When my future husband, Garth, entered into the picture and it was obvious we where a forever fit, Bill informed me I was crazy for getting married, as it would get in the way of our thriving business. I actually think Bill had the hots for Garth, in all honesty. I questioned this again the year Bill came into the shop and invited us to a “screwing party” at Myf Plecas’ house. (These would become known in the future as “screwing parties” because volunteers worked on screwing in the light bulbs.)

In the following years, those strings of lights have grown into the huge Festival of Lights we know today.

When my son, Tyler, was born so to was “Uncle Fitzy.” My daughter, Hahlay, and Tyler have had Christmas gifts sent to them from the far reaches of the world that where a great source of joy to them, but not always to their parents. The parcel under the tree that was beaten up from travel and covered in strange stamps always held fascinating wonders inside, such as unique puppets and daggers sent from Thailand, India and other exotic places where Bill spent his winters. He enjoyed pushing the limits even when it came to child safe and appropriate gifts.

He was right. I did prefer family life over being a business owner, but thankfully this did not prevent us sharing birthday celebrations through the years, being there for each other as we mourned the loss of loved ones, enjoying many a meal together at 910 4th Avenue, and having numerous discussions on the topics of Light Up and all things and people relating to Ladysmith.

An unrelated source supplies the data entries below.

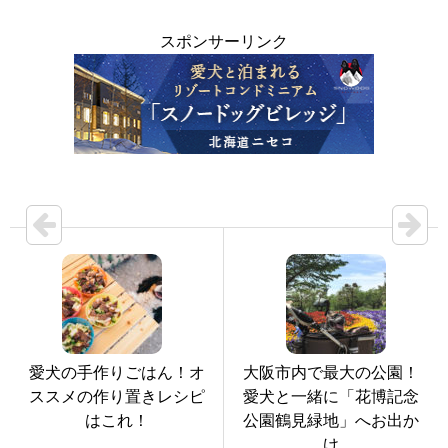
スポンサーリンク
愛犬の手作りごはん！オ
大阪市内で最大の公園！
ススメの作り置きレシピ
愛犬と一緒に「花博記念
はこれ！
公園鶴見緑地」へお出か
け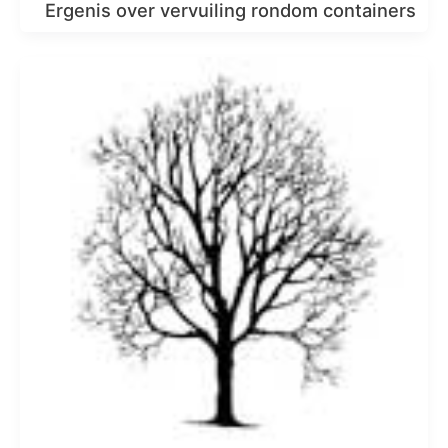
Ergenis over vervuiling rondom containers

When Garth and I decided to explore our options a few years ago and take up long-term employment in Whangarei, New Zealand, Bill shared our excitement and offered to keep a close eye on Tyler, Hahlay and Katie, and so he did. He kept us informed on the important matters and sugar coated nothing. I have had many a good laugh over the last few years, as phone conversations that you are too far away to do anything about can be. It was his honesty I admired most.

As we all know the humble beginnings of The Festival of Lights has grown into a key part of our history. Duck and Tracy Paterson took a gorgeous photo of the roundabout last year, covered in snow and alive with light. I shared it with our loved ones in New Zealand and had great pleasure in telling them all about the festival and the beautiful people of Ladysmith that continue to commit so much of their heart and soul to the town.

I am relieved he is at peace, but this is not making the missing him feeling any lighter. The memories that my family shared with William Fitzpatrick will glow like two green Christmas lights and one twinkling light forever.

– Loyola van Rooyen Buck

Ed Note: There will be a bon voyage party at 3770 Shell Beach Rd. in Bill’s memory on July 23, 2017 at 4pm. Bring a dish for a pot luck picnic, your beverage of choice and a lawn chair.  Join us as we celebrate a life gone but not forgotten.